Reproduce every line of text in the data below without changing anything, and leave the pictures out of your answer.
--- Start Data in this exercise ---
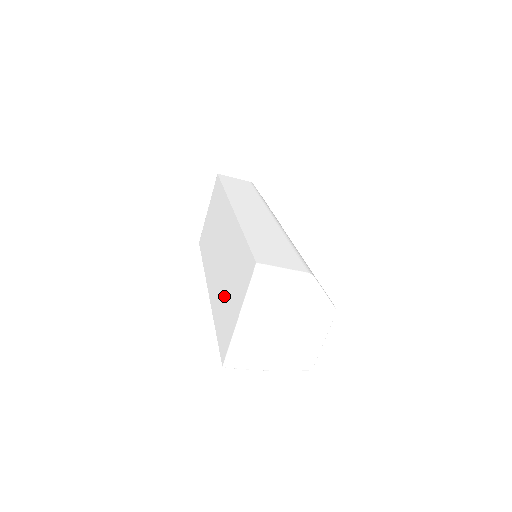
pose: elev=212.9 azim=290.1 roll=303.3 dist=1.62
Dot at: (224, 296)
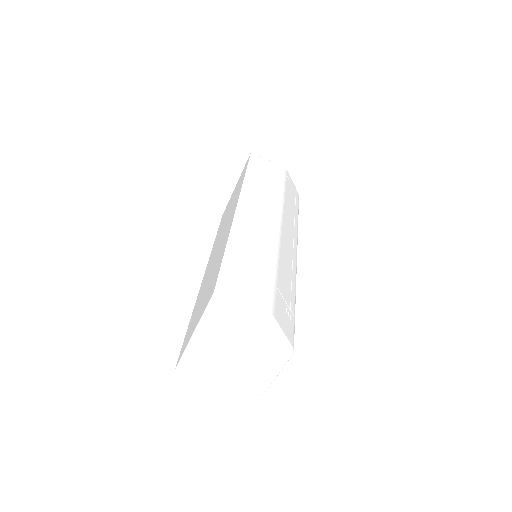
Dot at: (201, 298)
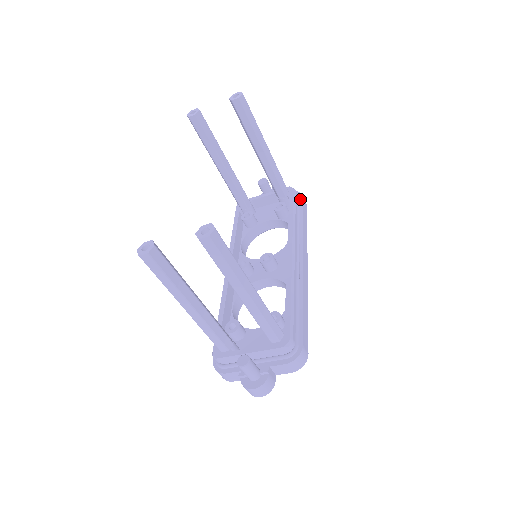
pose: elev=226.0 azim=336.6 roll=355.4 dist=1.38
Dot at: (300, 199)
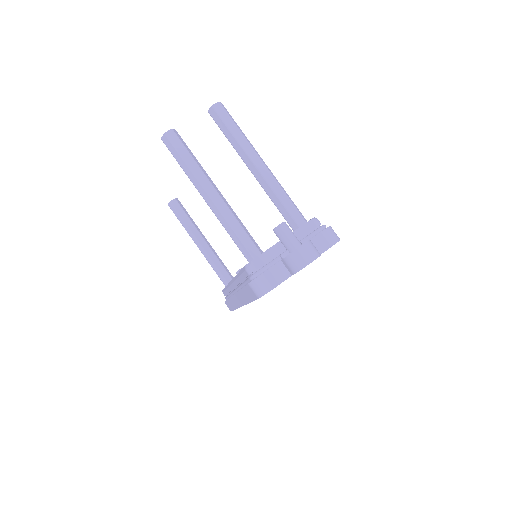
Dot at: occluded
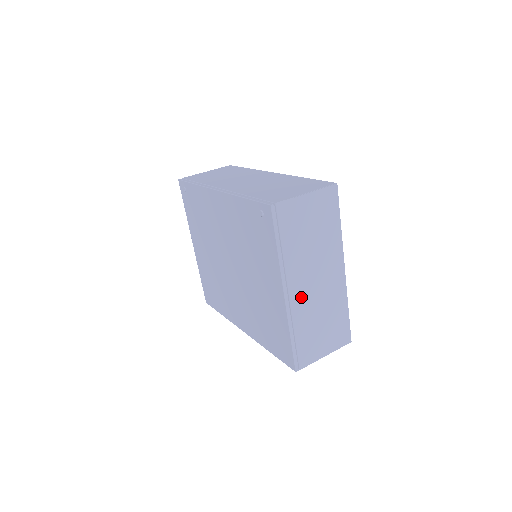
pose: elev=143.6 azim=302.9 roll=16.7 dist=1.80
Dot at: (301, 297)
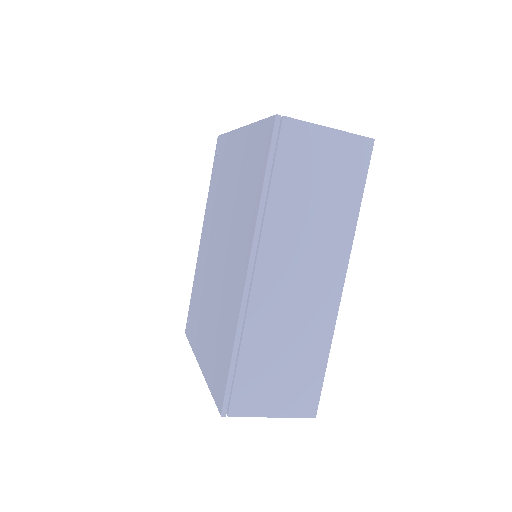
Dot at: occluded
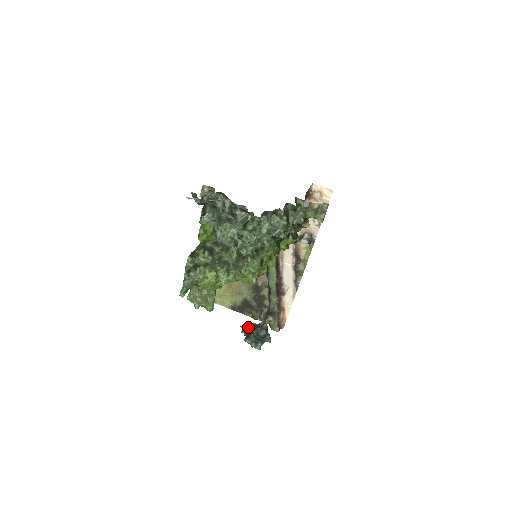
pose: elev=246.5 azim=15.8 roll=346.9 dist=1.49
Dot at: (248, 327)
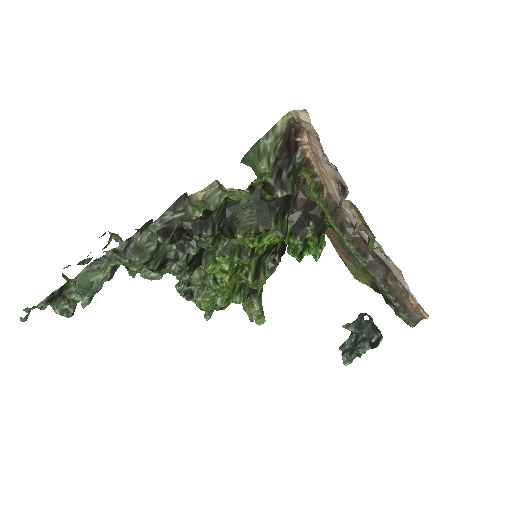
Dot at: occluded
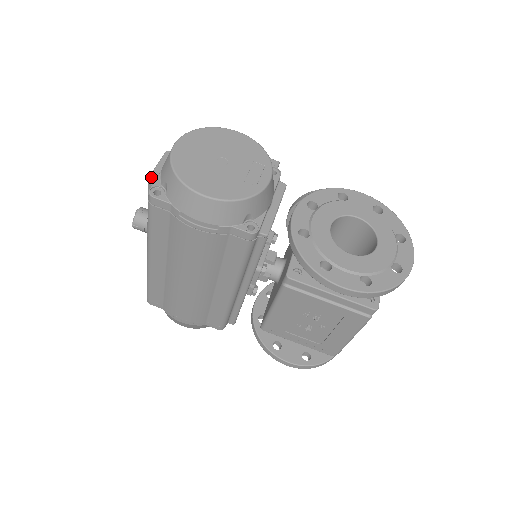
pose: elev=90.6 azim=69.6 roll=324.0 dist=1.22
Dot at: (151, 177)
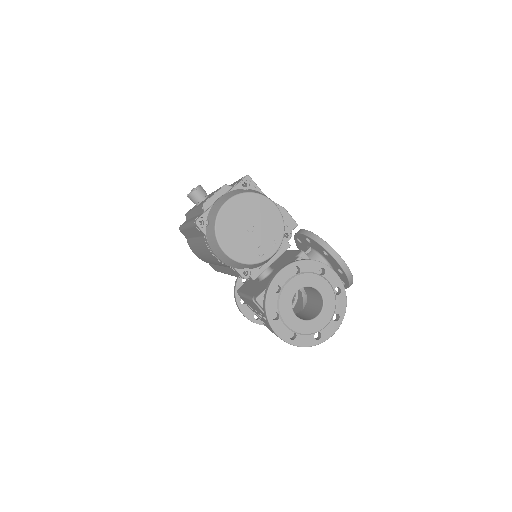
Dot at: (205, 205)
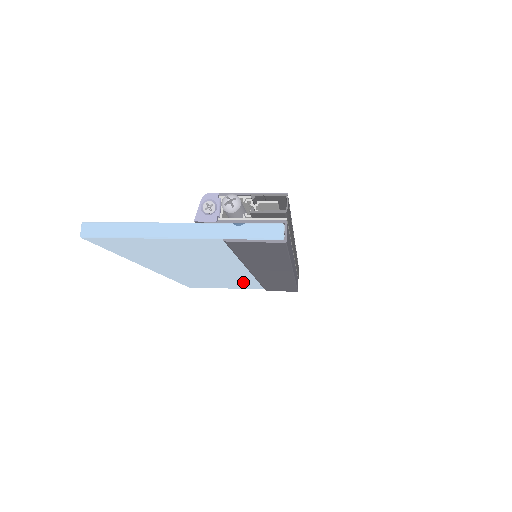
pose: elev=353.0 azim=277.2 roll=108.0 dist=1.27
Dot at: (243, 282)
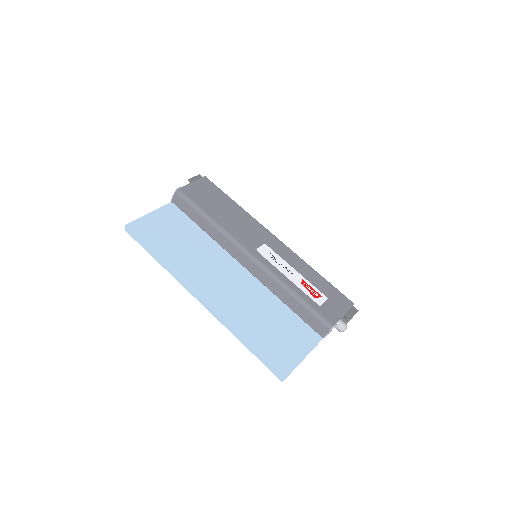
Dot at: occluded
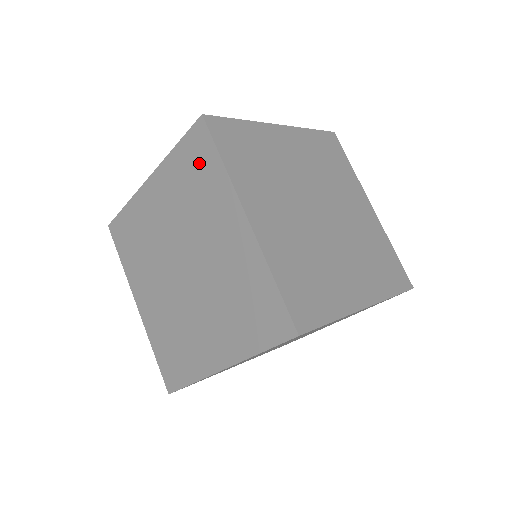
--- End Data in this exercise ---
■ The solution ■
pose: elev=212.9 azim=290.1 roll=303.3 dist=1.62
Dot at: (224, 296)
Dot at: (201, 298)
pose: elev=226.0 azim=336.6 roll=355.4 dist=1.38
Dot at: (300, 199)
Dot at: occluded
pose: elev=143.6 azim=302.9 roll=16.7 dist=1.80
Dot at: (301, 297)
Dot at: occluded
pose: elev=246.5 azim=15.8 roll=346.9 dist=1.49
Dot at: (248, 327)
Dot at: occluded
pose: elev=90.6 azim=69.6 roll=324.0 dist=1.22
Dot at: (151, 177)
Dot at: (205, 205)
pose: elev=353.0 azim=277.2 roll=108.0 dist=1.27
Dot at: (243, 282)
Dot at: occluded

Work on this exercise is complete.